▶ Supplied material:
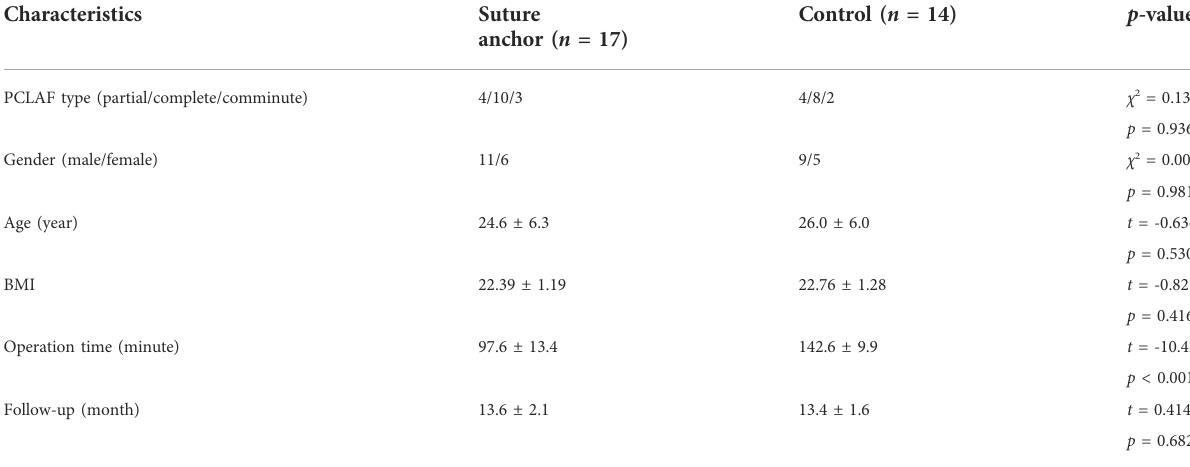
TABLE 1 Basic characteristics of PCLAF patients in the bio-absorbable suture anchor and control groups. Characteristics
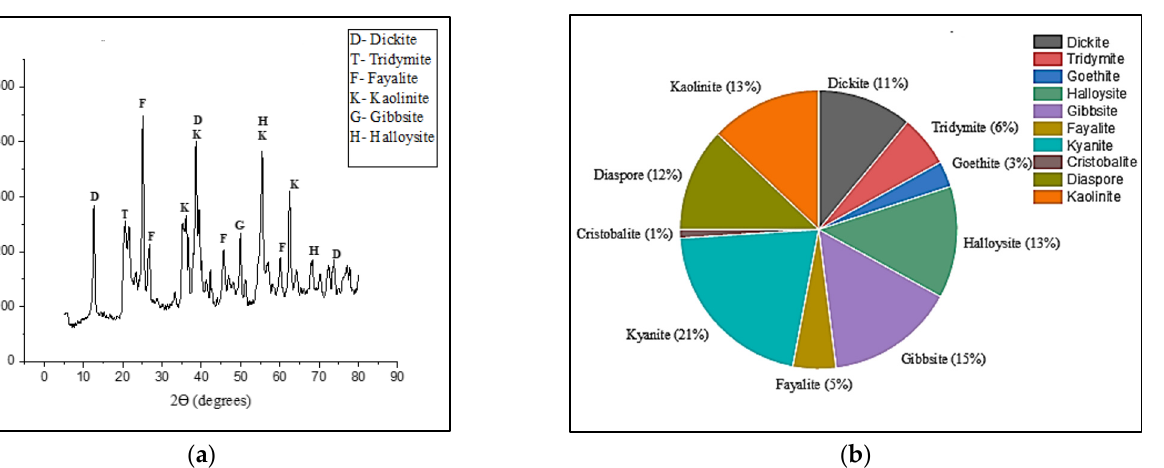
Figure 20. Characterization of minerals and compounds; ( a ) XRD analysis of Nagoor sample, ( b ) quantification of compounds.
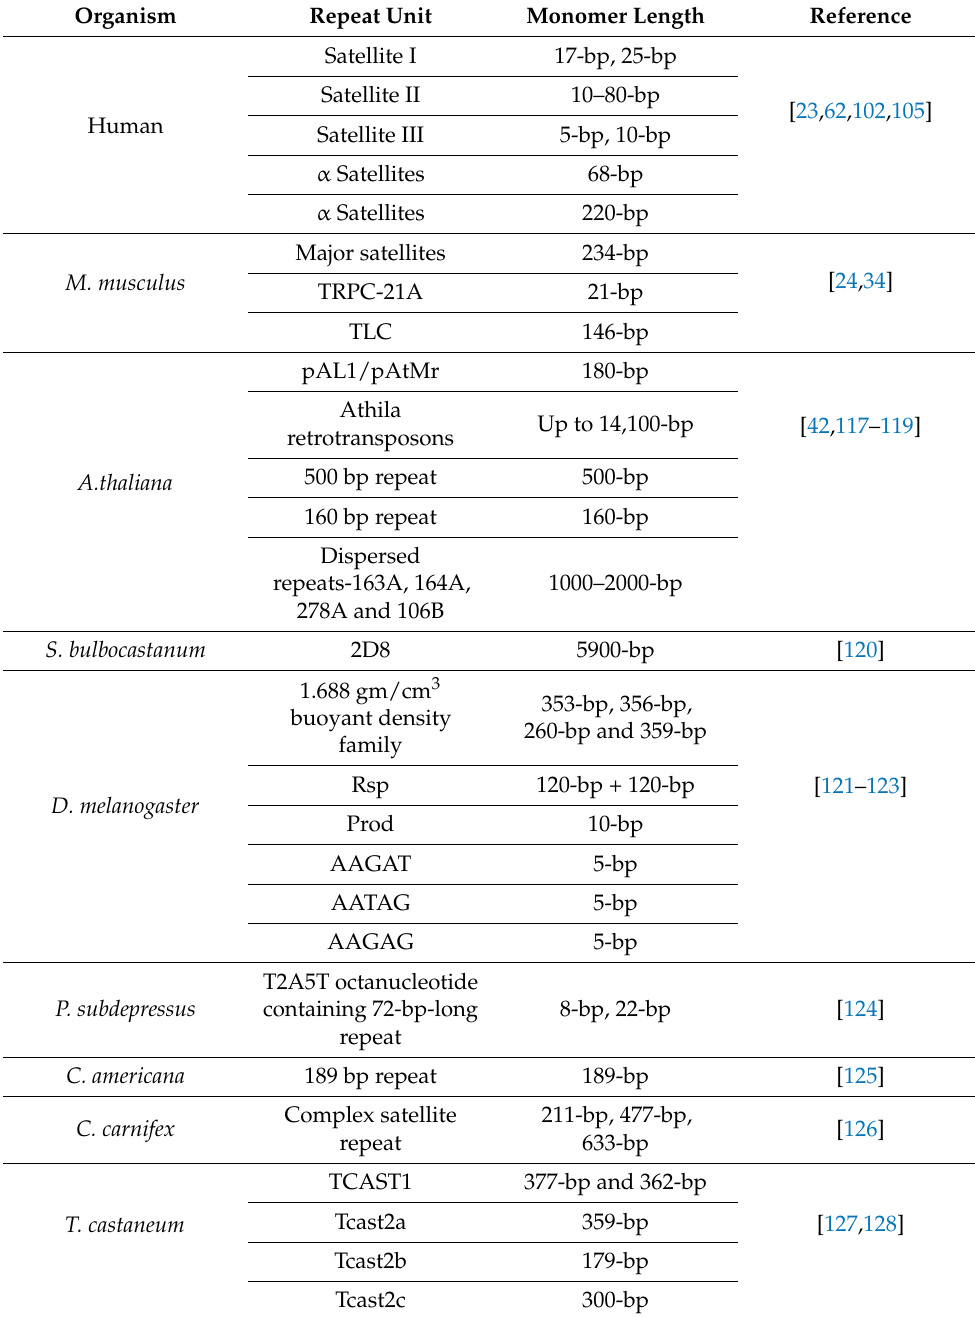
Table 2. Pericentromeric satellite repeat units of mammals, plants and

▶ Instructions for the task: Retype the whole of the data verbatim. Skip every picture.

▶ Answer area:
TABLE 1 Basic characteristics of PCLAF patients in the bio-absorbable suture anchor and control groups. Characteristics
Figure 20. Characterization of minerals and compounds; ( a ) XRD analysis of Nagoor sample, ( b ) quantification of compounds.
Table 2. Pericentromeric satellite repeat units of mammals, plants and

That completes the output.